No matter what happens on Tuesday in the World Cup game between the United States and Belgium, soccer is not going to be going away anytime soon on American television. Since the 1994 World Cup in the United States and America’s victory in the 1999 women’s championship final, soccer viewership has been ascending.
Rupert Murdoch knows this very well. While one of his Fox News Channel personalities, Ann Coulter, thinks that the growing interest in soccer “can only be a sign of the nation’s moral decay,” her boss is wagering a half a billion dollars that soccer will be even bigger four years from now when the 2018 World Cup takes place in Russia.
In October 2011, Murdoch’s Fox outbid Disney’s ESPN and Comcast’s NBC for the U.S. English-speaking rights to the one long tournament with a $425 million guarantee for the 2018 and 2022 World Cups. (NBCUniversal Telemundo Spanish networks paid $600 million for American Spanish TV rights.) Fox will begin to show FIFA soccer matches next year as Murdoch’s sports group owns the rights to all FIFA events from 2015 to 2022, including the men’s World Cup in ’18 and ’22; the women’s World Cup in ’15 and ’19; and all Under-20 and Under-17 matches.
Fox Sports isn’t saying much about the 2018 World Cup, preferring not to get in the way of this year’s presentation on ESPN, ABC, and Univision. But Lou D’Ermilio of Fox Sports said, “Fox has been a major player in televising soccer in the U.S. for some time. Until it was assimilated into Fox Sports 1 last summer, Fox Soccer was the only soccer-dedicated channel in the country.”
This year’s World Cup has been a smash for ESPN and Univision. The June 22 match between the U.S. and Portugal had more than 26 million viewers across a variety of platforms, including 18.2 million watching on ESPN, another 6.5 million on Univision, and about 1.3 million that watched the match online. Some 14 million people watched the U.S.-Germany match last Thursday afternoon.
A confluence of factors in 2014 including the brevity of a match and changing demographics has giving soccer a new audience in America. A contest is divided into two 45-minute periods with a 15-minute halftime, and there are no commercials to interrupt the action. The whole package is done within two hours, great for people with short attention spans. Plus, the children of the ’90s “Soccer Moms” have grown into fans who represent big bucks for television.
“Soccer is a must for any sports portfolio, and that is why ESPN, FOX Sports 1 and NBC Sports Network have all invested so much in the game,” said media consultant Jim Williams, who has negotiated deals between sports entities and cable TV networks.
“ESPN spent their money on the MLS and future World Cups.

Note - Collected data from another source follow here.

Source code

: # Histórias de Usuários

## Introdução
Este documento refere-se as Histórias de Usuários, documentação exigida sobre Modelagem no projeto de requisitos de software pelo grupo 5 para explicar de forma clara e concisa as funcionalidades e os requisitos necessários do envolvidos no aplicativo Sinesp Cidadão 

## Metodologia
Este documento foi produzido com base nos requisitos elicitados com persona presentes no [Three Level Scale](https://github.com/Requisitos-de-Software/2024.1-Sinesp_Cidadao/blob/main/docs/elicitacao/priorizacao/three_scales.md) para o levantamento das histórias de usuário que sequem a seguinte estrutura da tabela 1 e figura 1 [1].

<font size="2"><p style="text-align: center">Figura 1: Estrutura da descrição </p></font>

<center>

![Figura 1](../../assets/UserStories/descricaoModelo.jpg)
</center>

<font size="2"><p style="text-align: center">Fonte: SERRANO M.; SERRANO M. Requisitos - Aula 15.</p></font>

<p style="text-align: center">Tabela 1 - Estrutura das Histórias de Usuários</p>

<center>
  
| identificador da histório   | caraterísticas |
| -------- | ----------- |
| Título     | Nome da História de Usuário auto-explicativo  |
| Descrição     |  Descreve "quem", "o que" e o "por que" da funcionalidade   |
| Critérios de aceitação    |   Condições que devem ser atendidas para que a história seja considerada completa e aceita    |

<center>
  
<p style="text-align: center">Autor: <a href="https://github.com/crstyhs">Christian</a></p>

Meanwhile, the upstart Fox Sports went after the European leagues and the UEFA Champions League the top teams in the world.”
Soccer gets people in front of the TV and that's the name of the game for television people like Murdoch, Disney’s Robert Iger, and Comcast’s Brian Roberts. Sure, there is a cost to buy the programming, but it appears that all through cable and satellite TV subscriber fees and advertising partners, they can get the investment back.
All the networks executives who have invested in soccer are buoyed recent Nielsen ratings in the 6 to 17 year old category.
The children of the ’90s “Soccer Moms” have grown into fans who represent big bucks for television.
“Going inside the numbers, boys and girls age 6-17 made up 4.6% of the 2013 World Series audience on Fox,” said Williams. “For the ABC coverage of the 2014 NBA finals it was 9.4%, and for the 2014 NHL Stanley Cup Finals 9%. The winner in the category though was the 2013 English Premier League soccer on NBC with 11%. The [regular season] English Premier League on NBC and UEFA Champions League on FOX matches regularly out-rate MLB broadcasts and they are nipping at the heels of the regular season games aired by the NHL and NBA.”
Murdoch also may be in the running for other prized soccer packages which come up for bid in the near future. It is thought FOX, ESPN, and NBC, along with beIN Sports, will bid for the UEAF Championship League television package, which ESPN owns until 2016.
The World Cup is a huge event globally in which Americans have interest. Because of that Rupert Murdoch and his partners have a major interest in presenting the sport to America. If his calculations are right, he stands to make a lot of money on the event and establish his FOX 1 Sports Channel as a competitor for bragging rights in the battle with ESPN for sports on TV superiority.